Temporal fluctuations in growth rates can arise from both variation in age‐specific vital rates and temporal fluctuations in age structure (i.e. the relative abundance of individuals in each age‐class). However, empirical assessments of temporal fluctuations in age structure and their effects on population growth rate are relatively rare. Most research has focused on understanding the contribution of changing vital rates to population growth rates and these analyses routinely assume that: (a) populations have stable age distributions, (b) environmental influences on vital rates and age structure are stationary (i.e. the mean and/or variance of these processes does not change over time), and (c) dynamics are independent of density. Here we quantified fluctuations in age structure and assessed whether they were stationary for four populations of free‐ranging vertebrates: moose (observed for 48 years), elk (15 years), tawny owls (15 years) and grey wolves (17 years). We also assessed the extent that fluctuations in age structure were useful for predicting annual population growth rates using models which account for density dependence. Fluctuations in age structure were of a similar magnitude to fluctuations in abundance. For three populations (moose, elk, owls), the mean and the skew of the age distribution fluctuated without stabilizing over the observed time periods. More precisely, the sample variance (interannual variance) of age structure indices increased with the length of the study period, which suggests that fluctuations in age structure were non‐stationary for these populations – at least over the 15‐ to 48‐year periods analysed. Fluctuations in age structure were associated with population growth rate for two populations. In particular, population growth varied from positive to negative for moose and from near zero to negative for elk as the average age of adults increased over its observed range. Non‐stationarity in age structure may represent an important mechanism by which abundance becomes non‐stationary – and therefore difficult to forecast – over time‐scales of concern to wildlife managers. Overall, our results emphasize the need for vertebrate populations to be modelled using approaches that consider transient dynamics and density dependence and that do not rely on the assumption that environmental processes are stationary. A free Plain Language Summary can be found within the Supporting Information of this article.

中文翻译:

年龄结构波动及其对人口增长的可变影响

增长率的时间波动可能来自特定年龄生命率的变化和年龄结构的时间波动(即每个年龄组中个体的相对丰度)。
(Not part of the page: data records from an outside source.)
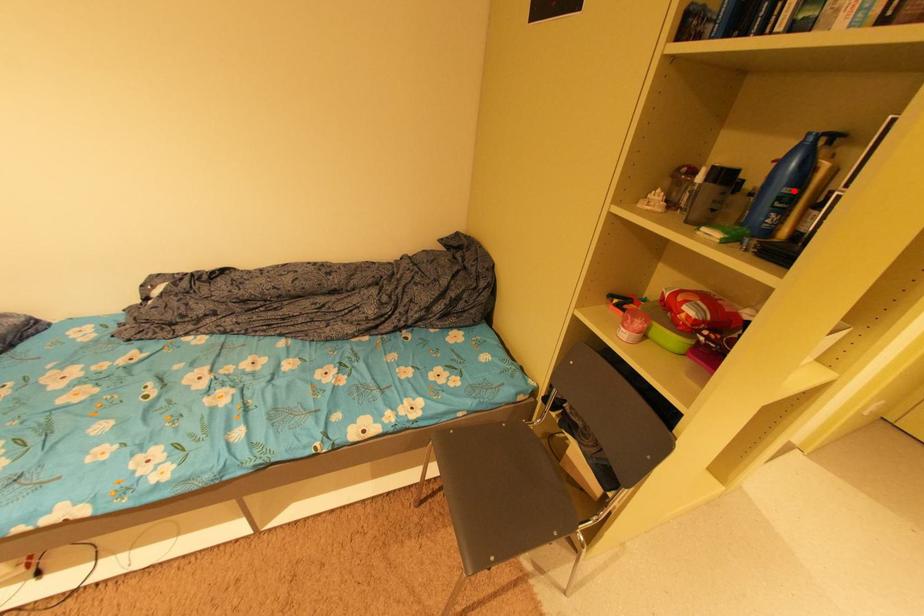
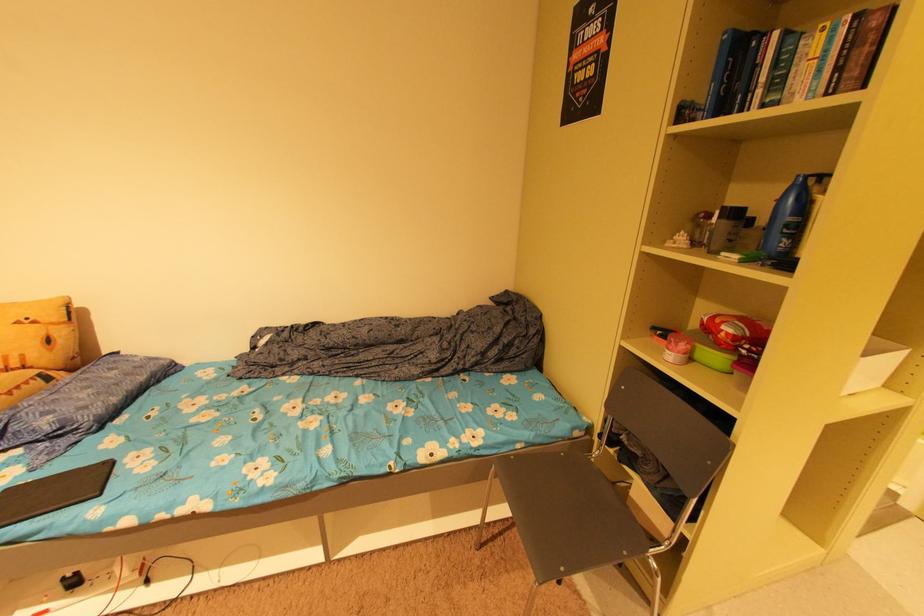
Locate, in the second image, the point that corresponds to the highlighted location in the first image.

(797, 220)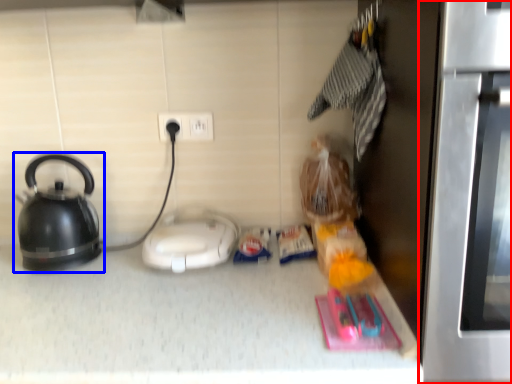
Question: Which of the following is the farthest to the observer, oven (highlighted by a red box) or kettle (highlighted by a blue box)?

Choices:
 (A) oven
 (B) kettle

Answer: (B)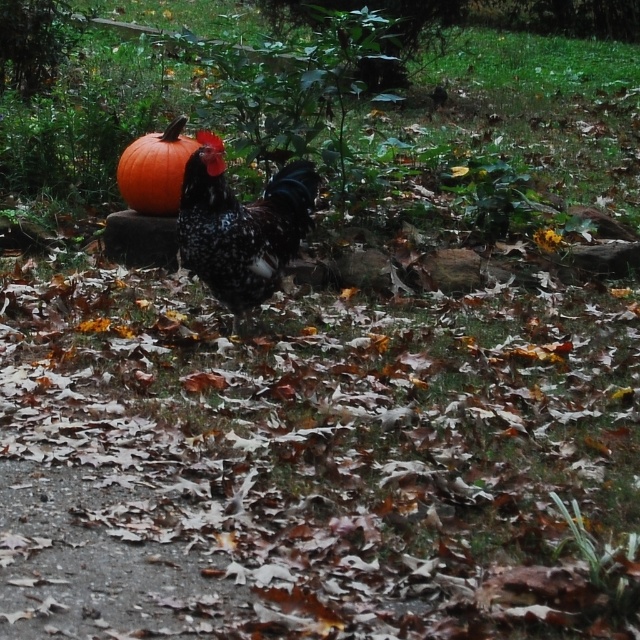
Between speckled feathered rooster at center and orange matte pumpkin at upper left, which one is positioned lower?

speckled feathered rooster at center is below.

Who is more forward, (292,214) or (164,154)?

Point (292,214) is in front.

Is point (237, 323) closer to camera compared to point (163, 216)?

Yes, it is in front of point (163, 216).

Where is `speckled feathered rooster at center`? speckled feathered rooster at center is located at coordinates (241, 227).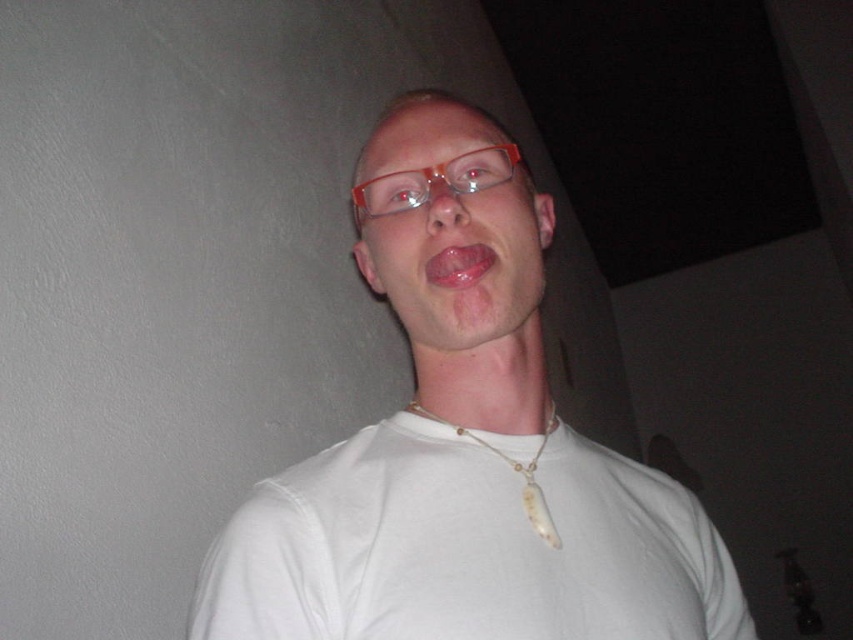
Is white matte necklace at center to the right of pink glossy tongue at center from the viewer's perspective?

Correct, you'll find white matte necklace at center to the right of pink glossy tongue at center.

Is white matte necklace at center to the left of pink glossy tongue at center from the viewer's perspective?

Incorrect, white matte necklace at center is not on the left side of pink glossy tongue at center.

Locate an element on the screen. This screenshot has height=640, width=853. white matte necklace at center is located at coordinates (465, 451).

Locate an element on the screen. white matte necklace at center is located at coordinates (465, 451).

Describe the element at coordinates (468, 545) in the screenshot. I see `white cotton shirt at center` at that location.

Does white cotton shirt at center have a smaller size compared to white bone necklace at center?

Actually, white cotton shirt at center might be larger than white bone necklace at center.

Where is `white cotton shirt at center`? white cotton shirt at center is located at coordinates (468, 545).

Find the location of `white cotton shirt at center`. white cotton shirt at center is located at coordinates (468, 545).

Can you confirm if white cotton shirt at center is positioned to the left of translucent orange glasses at center?

No, white cotton shirt at center is not to the left of translucent orange glasses at center.

Is point (437, 604) less distant than point (469, 180)?

Yes, point (437, 604) is in front of point (469, 180).

Locate an element on the screen. This screenshot has width=853, height=640. white cotton shirt at center is located at coordinates (468, 545).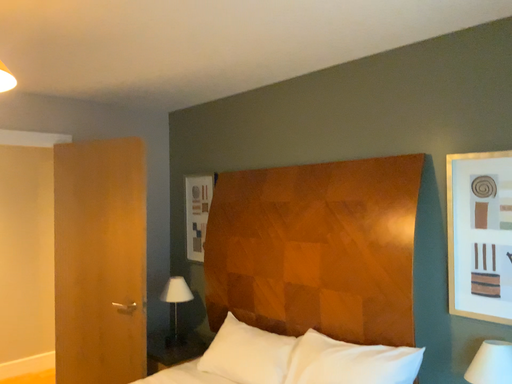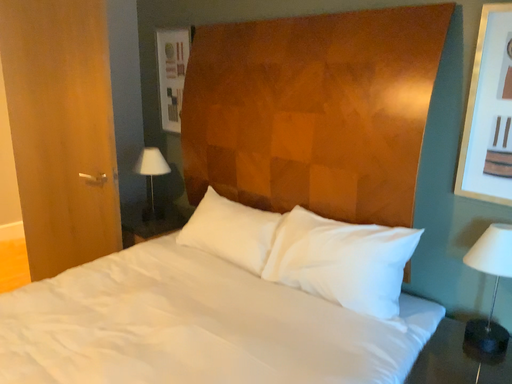
Question: Which way did the camera rotate in the video?

Choices:
 (A) rotated downward
 (B) rotated upward

Answer: (A)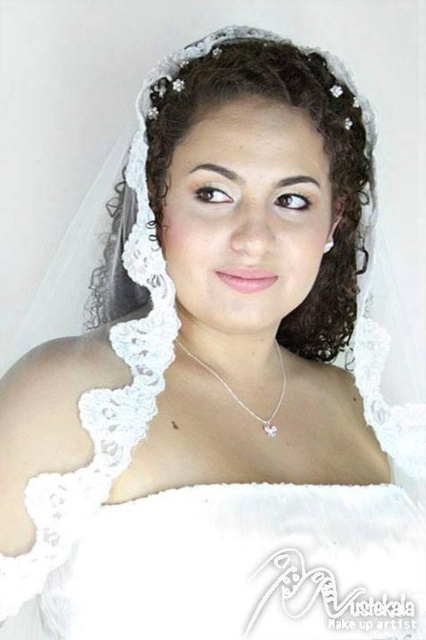
Who is positioned more to the right, curly white veil at center or silver/pearl necklace at center?

From the viewer's perspective, silver/pearl necklace at center appears more on the right side.

Is curly white veil at center in front of silver/pearl necklace at center?

Yes, it is.

I want to click on curly white veil at center, so click(x=325, y=152).

Locate an element on the screen. The height and width of the screenshot is (640, 426). curly white veil at center is located at coordinates coord(325,152).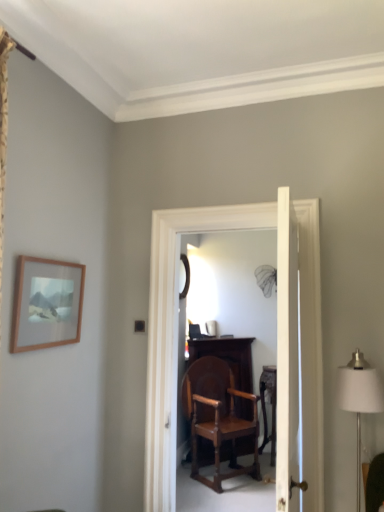
What is the approximate width of wooden frame at upper left?

The width of wooden frame at upper left is 2.13 inches.

The width and height of the screenshot is (384, 512). Describe the element at coordinates (184, 276) in the screenshot. I see `black glass mirror at center` at that location.

Locate an element on the screen. wooden frame at upper left is located at coordinates [47, 304].

Could you tell me if black glass mirror at center is facing wooden table at center?

No.

Which of these two, black glass mirror at center or wooden table at center, is smaller?

black glass mirror at center is smaller.

Are black glass mirror at center and wooden table at center beside each other?

There is a gap between black glass mirror at center and wooden table at center.

Is the position of wooden frame at upper left more distant than that of white smooth door at center?

Yes, it is.

Between wooden frame at upper left and white smooth door at center, which one has larger size?

With larger size is white smooth door at center.

In the scene shown: Which object is thinner, wooden frame at upper left or white smooth door at center?

With smaller width is wooden frame at upper left.

Can you confirm if wooden frame at upper left is positioned to the left of white smooth door at center?

Yes.

Considering the positions of points (352, 354) and (21, 256), is point (352, 354) farther from camera compared to point (21, 256)?

That is True.

Does white fabric lampshade at right turn towards wooden frame at upper left?

No.

Who is taller, white fabric lampshade at right or wooden frame at upper left?

Standing taller between the two is white fabric lampshade at right.

Is wooden chair at center shorter than wooden frame at upper left?

No, wooden chair at center is not shorter than wooden frame at upper left.

Is wooden chair at center placed right next to wooden frame at upper left?

No, wooden chair at center is not next to wooden frame at upper left.

Which object is positioned more to the right, wooden chair at center or wooden frame at upper left?

wooden chair at center is more to the right.

Which object is closer to the camera, wooden chair at center or wooden frame at upper left?

wooden frame at upper left is in front.

Does wooden chair at center turn towards wooden table at center?

No, wooden chair at center is not oriented towards wooden table at center.

Is wooden chair at center next to wooden table at center?

No, wooden chair at center is not beside wooden table at center.

Is wooden chair at center taller than wooden table at center?

Correct, wooden chair at center is much taller as wooden table at center.

Considering the sizes of objects white smooth door at center and wooden frame at upper left in the image provided, who is taller, white smooth door at center or wooden frame at upper left?

white smooth door at center.

Locate an element on the screen. picture frame located above the white smooth door at center (from a real-world perspective) is located at coordinates click(x=47, y=304).

Is white smooth door at center oriented towards wooden frame at upper left?

Yes, white smooth door at center is oriented towards wooden frame at upper left.

Which point is more distant from viewer, (297,234) or (54,333)?

The point (297,234) is farther from the camera.

Is white smooth door at center aimed at wooden table at center?

No.

Is white smooth door at center far from wooden table at center?

Yes, white smooth door at center is far from wooden table at center.

Is white smooth door at center bigger than wooden table at center?

Correct, white smooth door at center is larger in size than wooden table at center.

From the image's perspective, is white smooth door at center on top of wooden table at center?

Yes.

You are a GUI agent. You are given a task and a screenshot of the screen. Output one action in this format:
    pyautogui.click(x=<x>, y=<y>)
    Task: Click on the mirror located above the wooden table at center (from the image's perspective)
    This screenshot has width=384, height=512.
    Given the screenshot: What is the action you would take?
    pyautogui.click(x=184, y=276)

Find the location of `door in front of the wooden frame at upper left`. door in front of the wooden frame at upper left is located at coordinates (288, 359).

Estimate the real-world distances between objects in this image. Which object is further from white fabric lampshade at right, wooden table at center or black glass mirror at center?

Among the two, black glass mirror at center is located further to white fabric lampshade at right.

In the scene shown: When comparing their distances from wooden frame at upper left, does wooden table at center or wooden chair at center seem closer?

wooden chair at center.

Based on their spatial positions, is white fabric lampshade at right or white smooth door at center closer to wooden frame at upper left?

Based on the image, white smooth door at center appears to be nearer to wooden frame at upper left.

From the image, which object appears to be nearer to wooden frame at upper left, wooden chair at center or black glass mirror at center?

Based on the image, wooden chair at center appears to be nearer to wooden frame at upper left.

Considering their positions, is wooden frame at upper left positioned closer to white fabric lampshade at right than wooden table at center?

Based on the image, wooden frame at upper left appears to be nearer to white fabric lampshade at right.

Considering their positions, is wooden frame at upper left positioned further to wooden table at center than white smooth door at center?

Among the two, wooden frame at upper left is located further to wooden table at center.

From the image, which object appears to be nearer to white smooth door at center, wooden table at center or wooden frame at upper left?

wooden frame at upper left lies closer to white smooth door at center than the other object.

Estimate the real-world distances between objects in this image. Which object is closer to white smooth door at center, white fabric lampshade at right or wooden chair at center?

white fabric lampshade at right is closer to white smooth door at center.

Locate an element on the screen. chair between white fabric lampshade at right and wooden table at center in the front-back direction is located at coordinates (219, 420).

Where is `table between white fabric lampshade at right and black glass mirror at center in the front-back direction`? table between white fabric lampshade at right and black glass mirror at center in the front-back direction is located at coordinates (272, 407).

Locate an element on the screen. The width and height of the screenshot is (384, 512). table lamp between white smooth door at center and wooden chair at center along the z-axis is located at coordinates (359, 396).

Find the location of a particular element. The width and height of the screenshot is (384, 512). table between wooden frame at upper left and black glass mirror at center from front to back is located at coordinates (272, 407).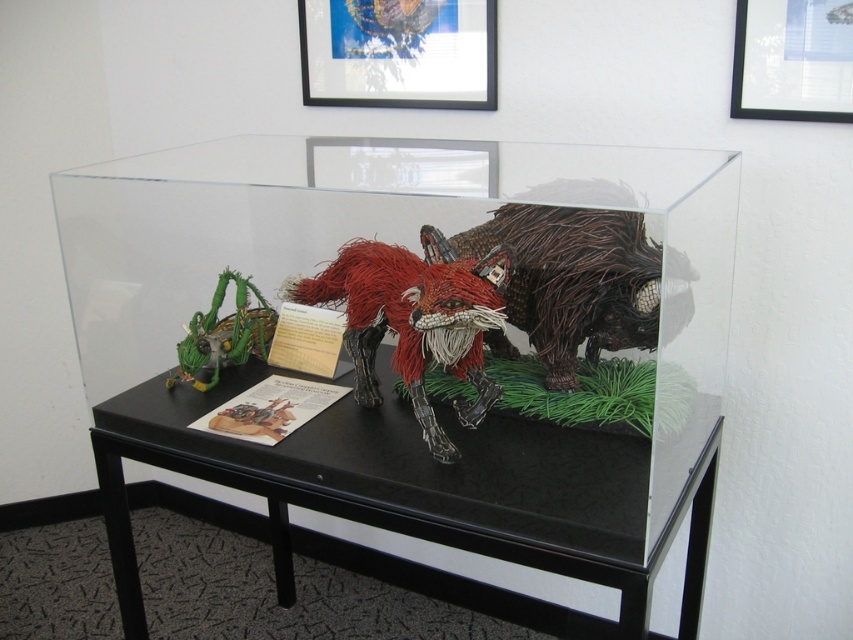
Looking at this image, is clear acrylic box at center shorter than matte black picture frame at upper right?

No, clear acrylic box at center is not shorter than matte black picture frame at upper right.

Between clear acrylic box at center and matte black picture frame at upper right, which one appears on the left side from the viewer's perspective?

Positioned to the left is clear acrylic box at center.

The image size is (853, 640). What do you see at coordinates (412, 340) in the screenshot? I see `clear acrylic box at center` at bounding box center [412, 340].

The width and height of the screenshot is (853, 640). Find the location of `clear acrylic box at center`. clear acrylic box at center is located at coordinates (412, 340).

Between clear acrylic box at center and wire sculpture at center, which one appears on the right side from the viewer's perspective?

Positioned to the right is wire sculpture at center.

Is the position of clear acrylic box at center less distant than that of wire sculpture at center?

Yes.

Is point (457, 426) closer to camera compared to point (476, 243)?

Yes.

You are a GUI agent. You are given a task and a screenshot of the screen. Output one action in this format:
    pyautogui.click(x=<x>, y=<y>)
    Task: Click on the clear acrylic box at center
    Image resolution: width=853 pixels, height=640 pixels.
    Given the screenshot: What is the action you would take?
    pyautogui.click(x=412, y=340)

Does red wire fox at center have a greater height compared to matte black picture frame at upper center?

Indeed, red wire fox at center has a greater height compared to matte black picture frame at upper center.

Does point (488, 275) come farther from viewer compared to point (451, 56)?

No, it is in front of (451, 56).

This screenshot has height=640, width=853. I want to click on red wire fox at center, so click(415, 320).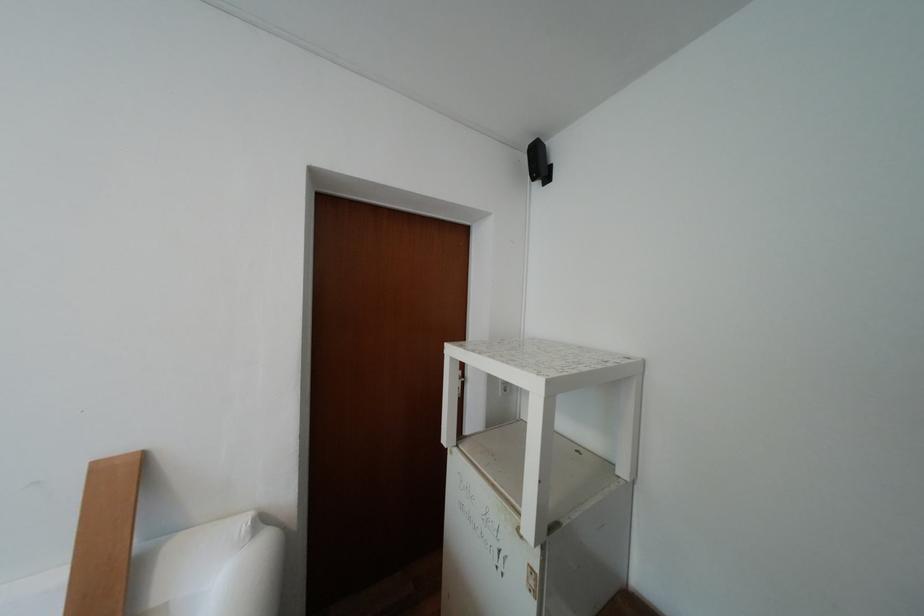
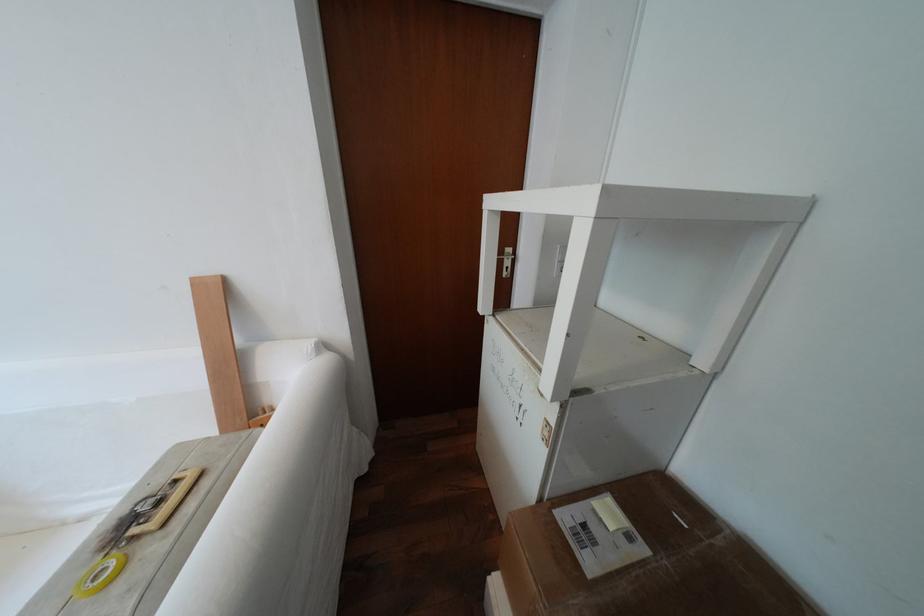
The images are taken continuously from a first-person perspective. In which direction are you moving?

The movement direction of the cameraman is right, forward.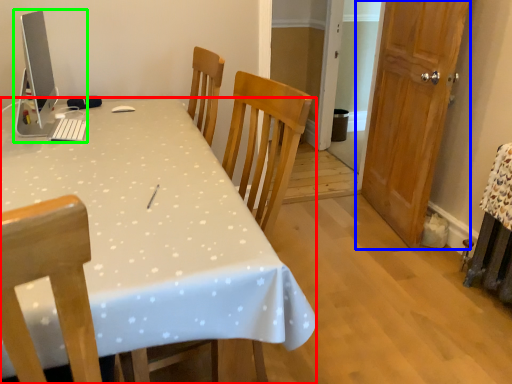
Question: Based on their relative distances, which object is farther from desk (highlighted by a red box)? Choose from door (highlighted by a blue box) and desktop computer (highlighted by a green box).

Choices:
 (A) door
 (B) desktop computer

Answer: (A)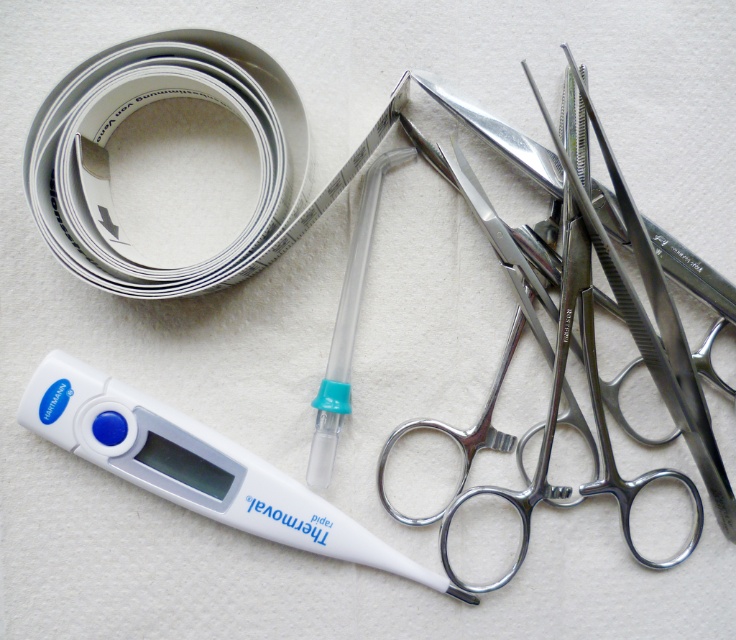
Question: Is white paper tape at upper left to the left of white plastic thermometer at lower left from the viewer's perspective?

Choices:
 (A) yes
 (B) no

Answer: (A)

Question: Which of the following is the closest to the observer?

Choices:
 (A) (127, 61)
 (B) (219, 518)

Answer: (A)

Question: Is white paper tape at upper left positioned behind white plastic thermometer at lower left?

Choices:
 (A) yes
 (B) no

Answer: (B)

Question: Does white paper tape at upper left have a lesser width compared to white plastic thermometer at lower left?

Choices:
 (A) yes
 (B) no

Answer: (A)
然而,对年龄结构的时间波动及其对人口增长率影响的实证评估相对较少。大多数研究都集中在了解变化的生命率对人口增长率的贡献,这些分析通常假设:(a) 人口具有稳定的年龄分布,(b) 环境对生命率和年龄结构的影响是固定的(即平均值和/或这些过程的方差不随时间变化),并且(c)动态与密度无关。在这里,我们量化了年龄结构的波动,并评估了四种自由放养脊椎动物种群是否稳定:驼鹿(观察 48 年)、麋鹿(15 年)、黄褐色猫头鹰(15 年)和灰狼(17 年)。我们还评估了年龄结构波动对使用考虑密度依赖性的模型预测年人口增长率有用的程度。年龄结构的波动与丰度的波动幅度相似。对于三个种群(驼鹿、麋鹿、猫头鹰),年龄分布的平均值和偏差在观察到的时间段内波动而没有稳定。更准确地说,年龄结构指标的样本方差(年际方差)随着研究时间的延长而增加,这表明这些人群的年龄结构波动是非平稳的——至少在分析的 15 到 48 年期间是这样。年龄结构的波动与两个人口的人口增长率有关。特别是,随着成年人的平均年龄在其观察范围内增加,驼鹿的人口增长从正到负,麋鹿从接近零到负。年龄结构的非平稳性可能代表了一种重要的机制,通过该机制,随着野生动物管理者关注的时间尺度,丰度变得非平稳——因此难以预测。全面的,我们的结果强调需要使用考虑瞬态动力学和密度依赖性并且不依赖于环境过程静止假设的方法对脊椎动物种群进行建模。可以在本文的支持信息中找到免费的普通语言摘要。